It Is Now Easier Than Ever To View Mars Landscapes
June 12, 2023
U.S. Geological Survey releases huge amounts of Mars data in ready-to-use formats. This will allow scientists and the public to view Mars at high resolution with unprecedented ease
There is a huge difference between looking at a photo of the Grand Canyon and seeing it in person. If you want to look at another planet’s landscape, seeing it in person is not an option. That’s why a team at the U.S. Geological Survey used supercomputers and cloud computing to process and release a treasure trove of ready-to-use Mars data: more than 4,800 digital terrain models, known as DTMs, and more than 155,000 ultra-high-resolution images of the surface of the planet. Using these data products, you can now easily experience the Mars landscape in high res and 3D. It’s the next best thing to seeing Mars in person.
“Now anyone on the planet with a smart phone can search, use, and marvel at these data,” said Jay Laura, lead of the team at USGS’s Astrogeology Science Center that processed the data.

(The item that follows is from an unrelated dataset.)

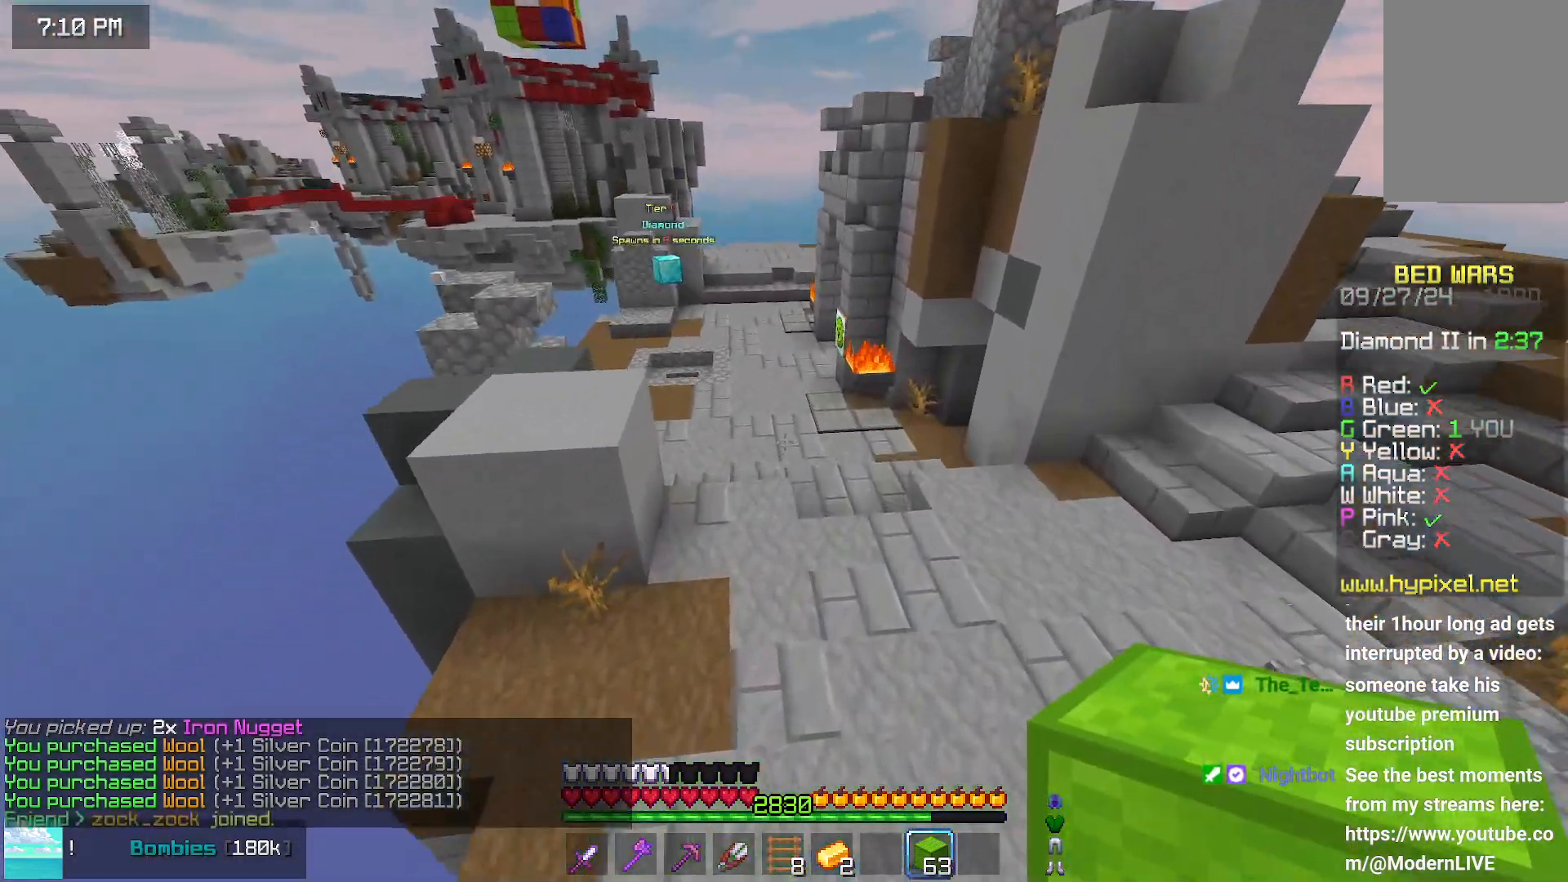
{"keys": ["space", "up"], "mouse": [], "events": []}
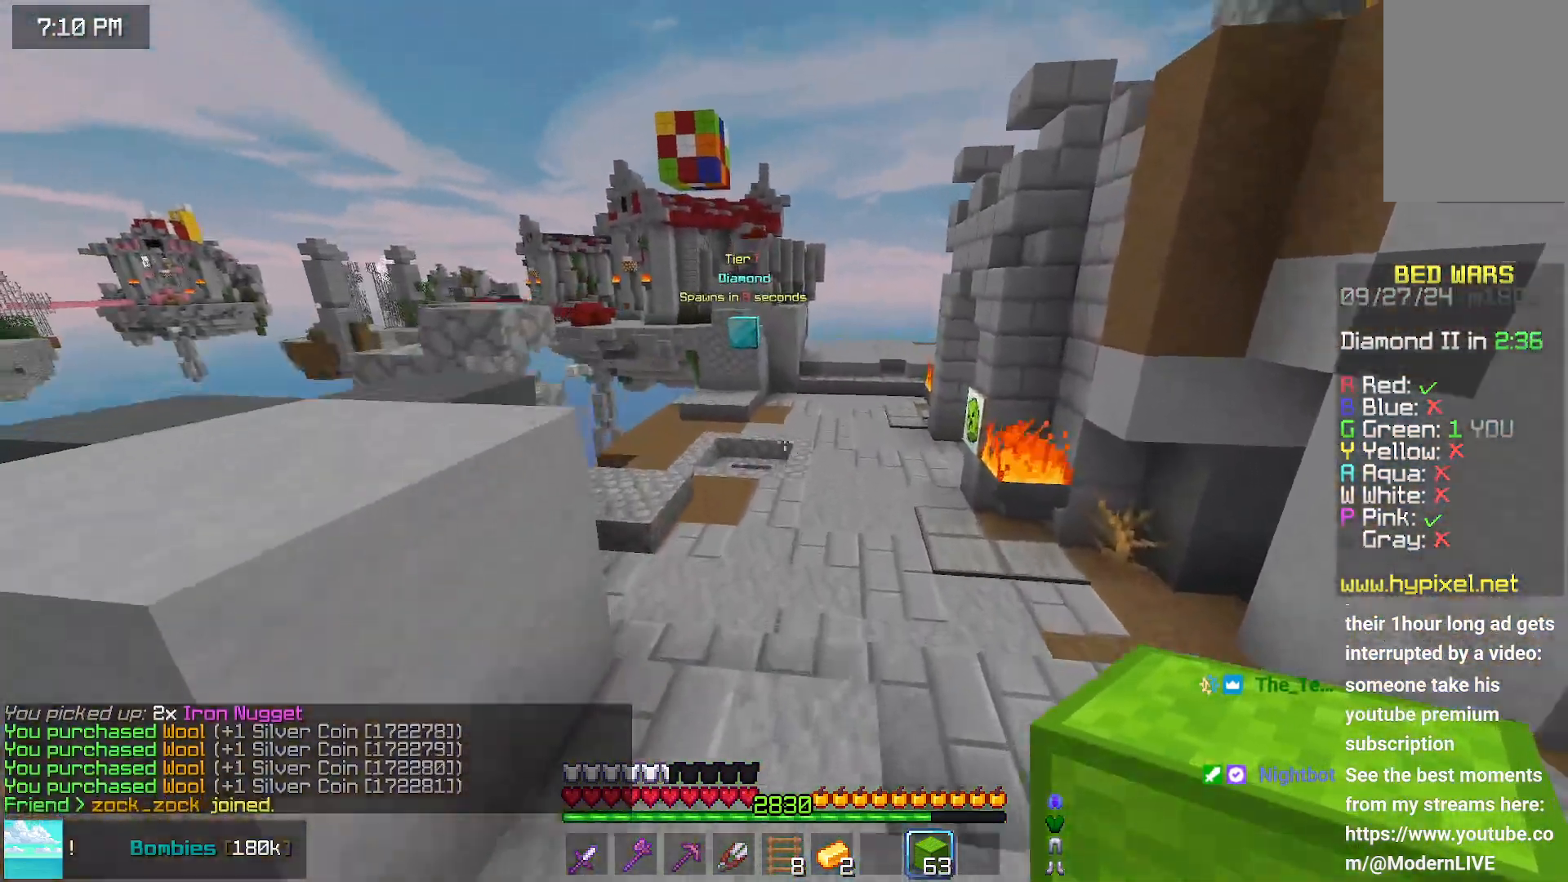
{"keys": ["space", "up"], "mouse": [], "events": []}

The topographic data come from the Context Camera on the Mars Reconnaissance Orbiter. The Context Camera provides images with a resolution of ~6 meters per pixel covering swathes 30 km (18.6 mi) wide and up to 160 km (100 mi) long. To produce a DTM, two overlapping images of the same area go through sophisticated computer processing to create a 3D view of the overlapping area, just as our brains process information from both eyes for depth perception. The NASA Ames Stereo Pipeline can be used to process individual pairs but aligning those pairs to each other and to global topography so that they can be seamlessly combined is no small feat.

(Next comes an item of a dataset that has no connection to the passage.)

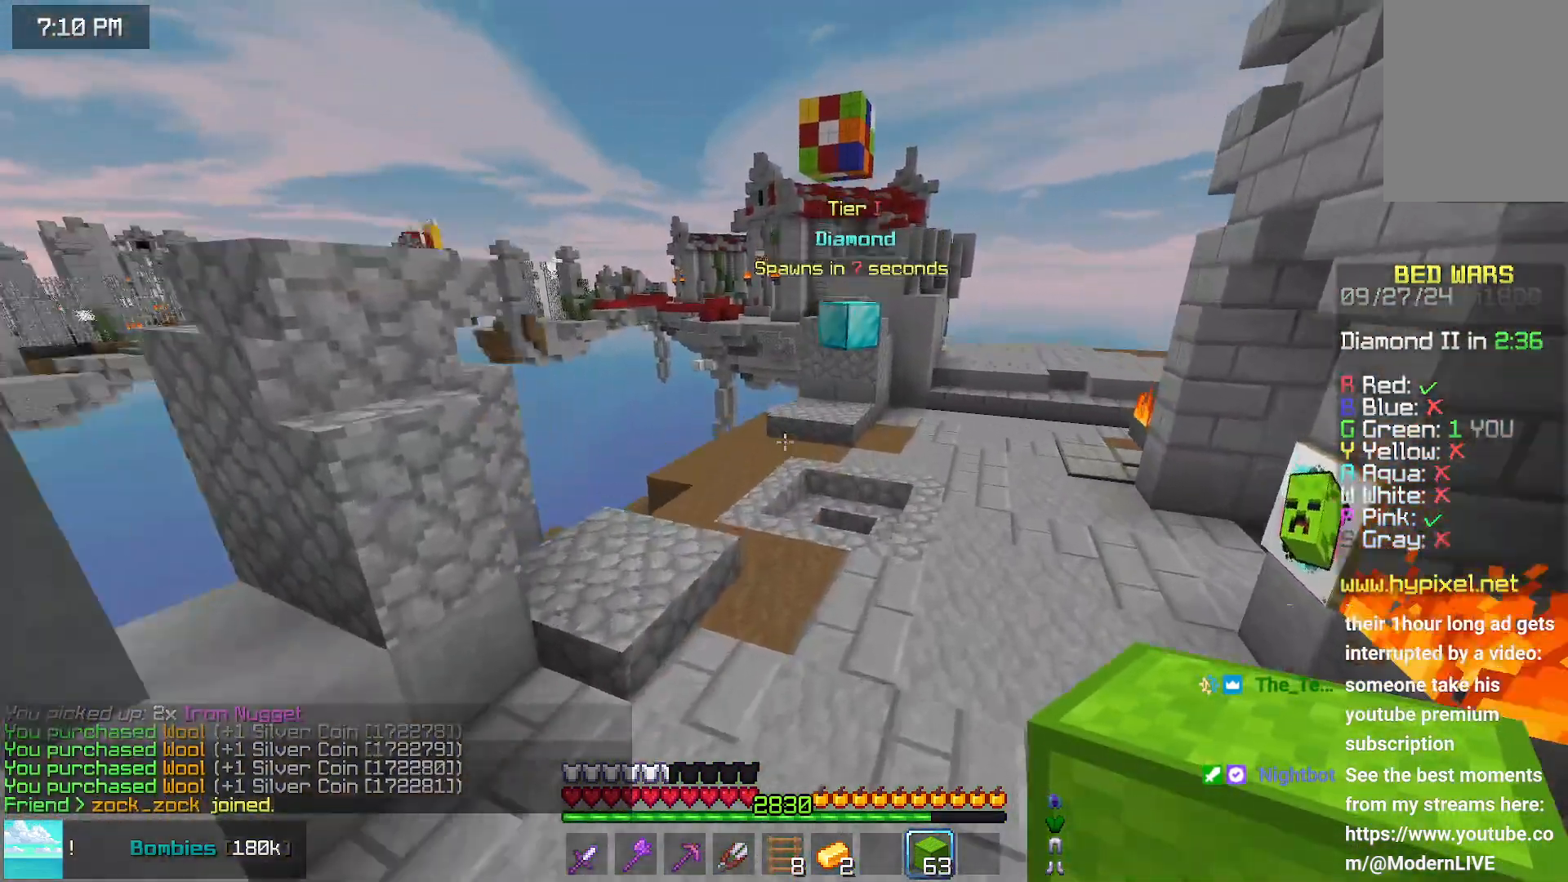
{"keys": ["up"], "mouse": [], "events": [[300, "space", "up"]]}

To do this, the USGS Astrogeology team first roughly aligned the individual DTMs to global low-resolution topography, then fed all of those approximately aligned DTMs back into the computer, working in batches of several hundred DTMs at a time. This took an enormous amount of computer processing, so Astrogeology used the USGS Denali super computer housed at the Eros Data Center in Sioux Falls, SD to process the data over the course of a few weeks. On a personal computer, this would have taken between two and 35 years of continuous processing!

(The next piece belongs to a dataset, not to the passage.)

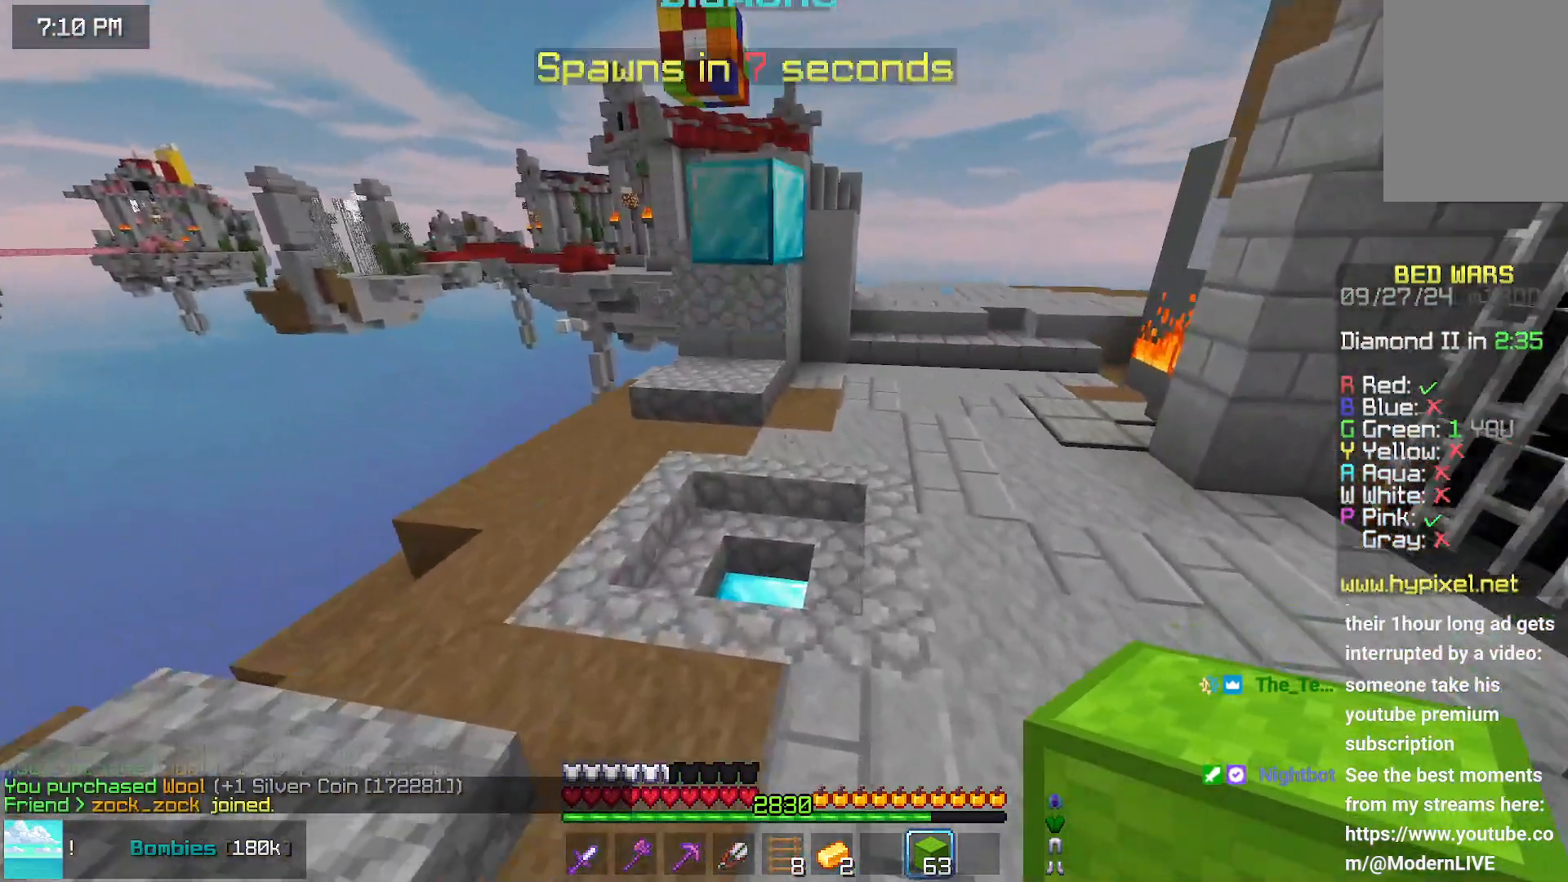
{"keys": ["up"], "mouse": [], "events": []}
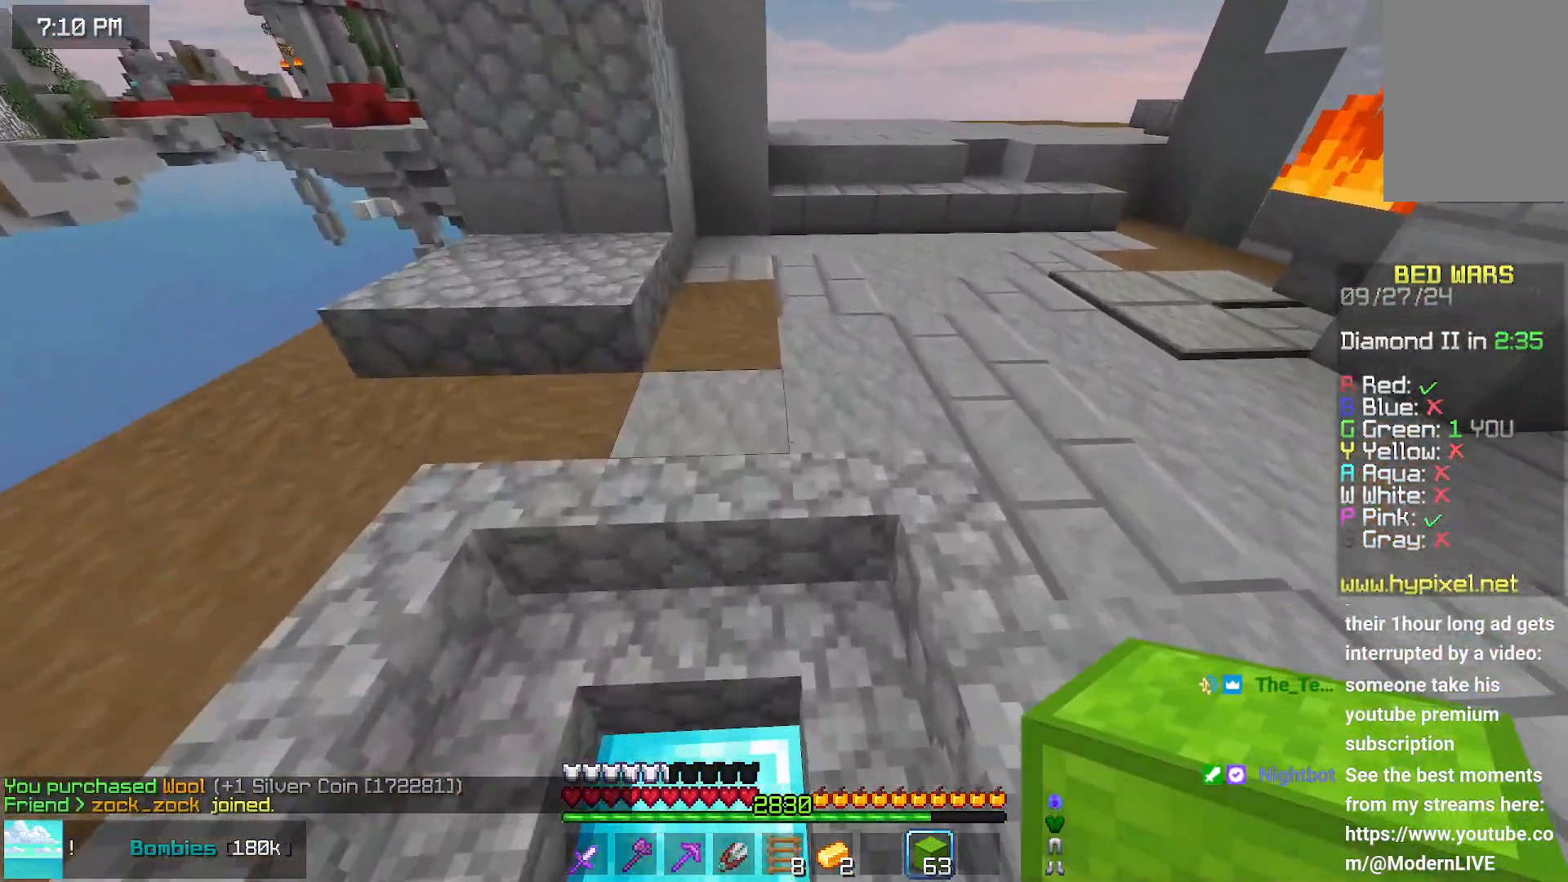
{"keys": [], "mouse": [], "events": [[83, "up", "up"]]}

“These data are important because they democratize the availability of high-quality Mars topographic data,” Laura said. “Getting consistent, well aligned results is not easy. We felt it was important to generate and release these products so that others could freely access the data. When these data are highly accessible, anyone can contribute to scientific discovery.”
The 4,800 DTMs released so far are just the tip of the iceberg. They represent pairs that were collected alongside higher resolution image pairs from the High Resolution Imaging Science Experiment (HiRISE) camera. There are thousands of other potential CTX image pairs that Astrogeology is working to process, which will eventually result in even greater topographic coverage at 20 meters per pixel.